## Excerto fornecido
+--
De campeão às distritais. A queda livre do Boavista

É a queda, novamente, deum histórico. O Boavista vive momentos conturbados – que não são de agora, devido a erros do passado nunca remendados – e desce da elite do futebol português para os campeonatos distritais da associação do Porto. Campeão nacional em 2000/01, juntando-se ao Belenenses nas equipas capazes de quebrar a hegemonia de sempre de Benfica, FC Porto e Sporting, o Boavista foi novamente despromovido de maneira administrativa, após o Apito Final, em 2008. À despromoção desportiva para a II Liga, depois do 18.º e último lugar na anterior temporada, juntou-se a falha na inscrição no escalão secundário e na Liga 3, por incumprimento de requisitos financeiros, que ditaram a queda livre da instituição.
Como se não bastasse, a semana ficou marcada por buscas no Estádio do Bessa, com clube, SAD e o ex-presidente Vítor Murta a serem constituídos arguidos, por suspeitas de corrupção durante a sua liderança, que decorreu entre 2018 e 2025. Em comunicado, a Polícia Judiciária explicou que efetuou 10 mandados de busca «por factos em investigação ocorridos entre 2023 e fim de 2024, relacionados com um grupo de empresas ligadas ao fenómeno desportivo e lucros ilícitos estimados em cerca de 10 milhões de euros», estando aqui em causa crimes de fraude fiscal. Disso resultaram seis arguidos, singulares e pessoas coletivas, ficando a saber-se três deles, numa altura em que o Boavista já andava pelas ruas da amargura, que ainda mais ficou, embora agora já sob novas lideranças e sem efeitos desportivos.
Recomeçar do zero
Contudo, vai ser necessário recomeçar do zero. Nas últimas épocas, já eram bem conhecidas as dificuldades da turma axadrezada em inscrever jogadores, devido a dívidas à FIFA, mas o clube foi sobrevivendo até à inevitável despromoção da elite. O que se seguiu não estava nos planos. Em 25 de junho, o Boavista anunciou não ter conseguido apresentar dentro do prazo as certidões de não dívida à Autoridade Tributária e Segurança Social, o que o impediu de se inscrever na segunda divisão. Seguiram-se dias de incerteza, relacionados com o escalão em que o Boavista iria jogar, mas, em 11 de julho, foi confirmada pela Federação Portuguesa de Futebol a ausência igualmente da Liga 3, o que implicaria a queda às competições distritais. Este anúncio seguiu-se à declaração de insolvência do clube nortenho e ao fim do leilão dos terrenos contíguos ao Bessa, cifrado em cerca de 5,5 milhões de euros. Esta quinta-feira, perante a ausência de recurso, a descida aos escalões distritais foi confirmada, com o atual presidente do clube, Rui Garrido Pereira, a comunicar as intenções em criar uma nova equipa sénior, independente da SAD do senegalês Fary Faye.
+--
## Dados fornecidos
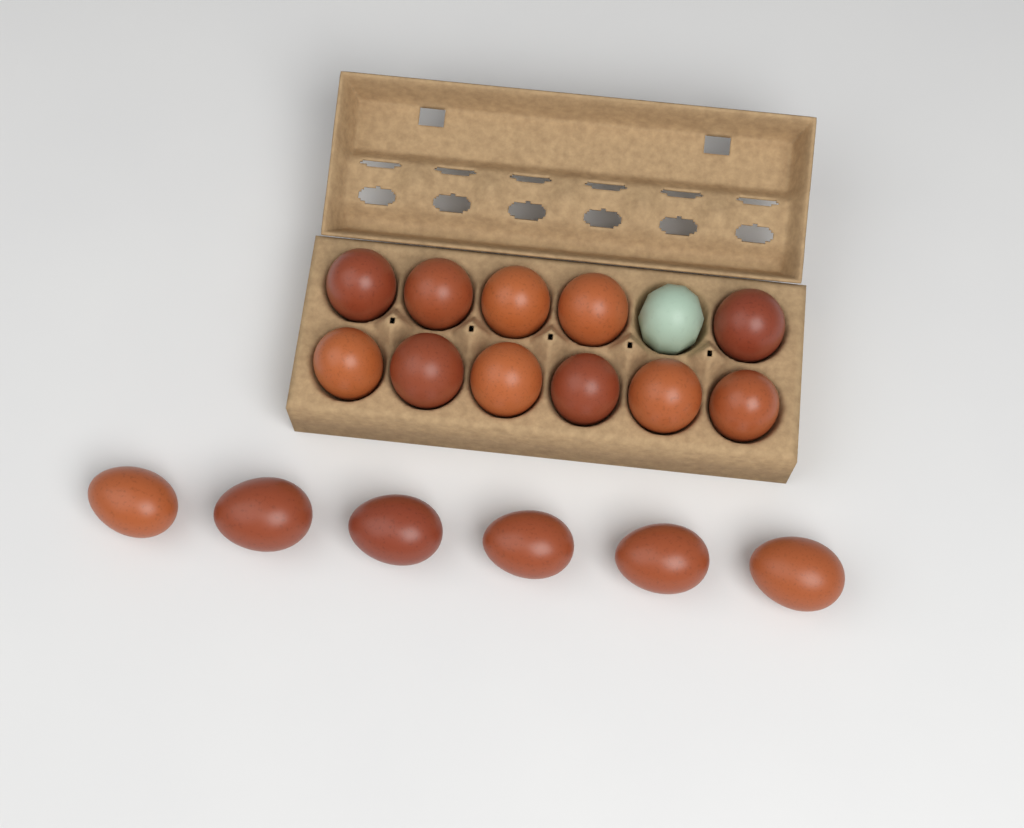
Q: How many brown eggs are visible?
+--
## Problema proposto 1
Repete, tal como está no excerto sobre o Boavista, o trecho desde "É a queda, novamente, deum" até "livre da instituição.", inclusive.
## Problema proposto 2
Enumera todos os clubes de futebol nomeados no excerto sobre a queda do Boavista, incluindo o próprio Boavista.
## Problema proposto 3
Por favor, retoma o texto sobre a queda do Boavista a partir do ponto em que termina.
Os dados constituem material à parte e não têm ligação ao excerto.

## Resposta escrita 1
É a queda, novamente, deum histórico. O Boavista vive momentos conturbados – que não são de agora, devido a erros do passado nunca remendados – e desce da elite do futebol português para os campeonatos distritais da associação do Porto. Campeão nacional em 2000/01, juntando-se ao Belenenses nas equipas capazes de quebrar a hegemonia de sempre de Benfica, FC Porto e Sporting, o Boavista foi novamente despromovido de maneira administrativa, após o Apito Final, em 2008. À despromoção desportiva para a II Liga, depois do 18.º e último lugar na anterior temporada, juntou-se a falha na inscrição no escalão secundário e na Liga 3, por incumprimento de requisitos financeiros, que ditaram a queda livre da instituição.

## Resposta escrita 2
Boavista, Belenenses, Benfica, FC Porto e Sporting.

## Resposta escrita 3
11 anos à tona da água
O que levou os campeões nacionais de 2000/01 a esta situação, passados poucos anos, e já após um processo judicial que tinha culminado na descida de divisão do clube em maio de 2008, entretanto revertido em 2013/14, com o regresso à I Liga? As justificações podem ser muitas, mas o que terá desencadeado tudo terá sido o processo derivado do Apito Dourado, que resultou nessa descida administrativa. A instituição quebrou e só se reergueu com uma decisão que reverteu essa descida. Foram seis anos longe da I Liga e, na altura do regresso administrativo, o Boavista situava-se no terceiro escalão. Muitos duvidaram da capacidade que o clube teria em aguentar-se muito tempo, mas a verdade é que se foi aguentando por 11 anos. Com vários dramas à mistura e sempre com dificuldades financeiras, as dívidas à FIFA marcaram os últimos mercados de transferências, face à impossibilidade de inscrever futebolistas por cinco janelas consecutivas, que decresceu a qualidade. Ultrapassada momentaneamente a impossibilidade em fevereiro, já depois de ter encerrado o mercado de inverno, foi tarde demais para o clube boavisteiro, que foi recrutar jogadores sem clubes, alguns até de renome internacional, sem sucesso. A entrada na SAD do hispano-luxemburguês Gerard López teve o objetivo de fazer reerguer financeiramente o clube, mas o investidor, que já tinha visto falir outros dois clubes em que investiu, Bordéus (França) e Mouscron (Bélgica), não foi herói.
Campeões em queda
Uma crise já de décadas, que não teve final feliz. Desta forma, os dois campeões portugueses fora os três Grandes estão afastados dos campeonatos profissionais. Também o Belenenses viveu um cenário dramático, mas com contornos distintos. Os azuis do Restelo perderam a maioria da SAD, que detinha a equipa profissional de futebol, aquando da entrada da Codecity, liderada por Rui Pedro Soares, o que resultou num litígio e na decisão diretiva do clube em inscrever uma nova equipa. Foi da derradeira divisão distrital de Lisboa que o Belenenses efetuou um caminho das pedras, com várias subidas consecutivas que o levaram até à II Liga, enquanto a equipa da SAD disputava os escalões profissionais e se enfrentavam na justiça. Atualmente, o Belenenses voltou a descer à Liga 3 e por lá se mantém, ao passo que a entretanto denominada BSAD também viveu problemas financeiros, até se fundir com o Portalegrense e disputar agora o campeonato distrital de Portalegre.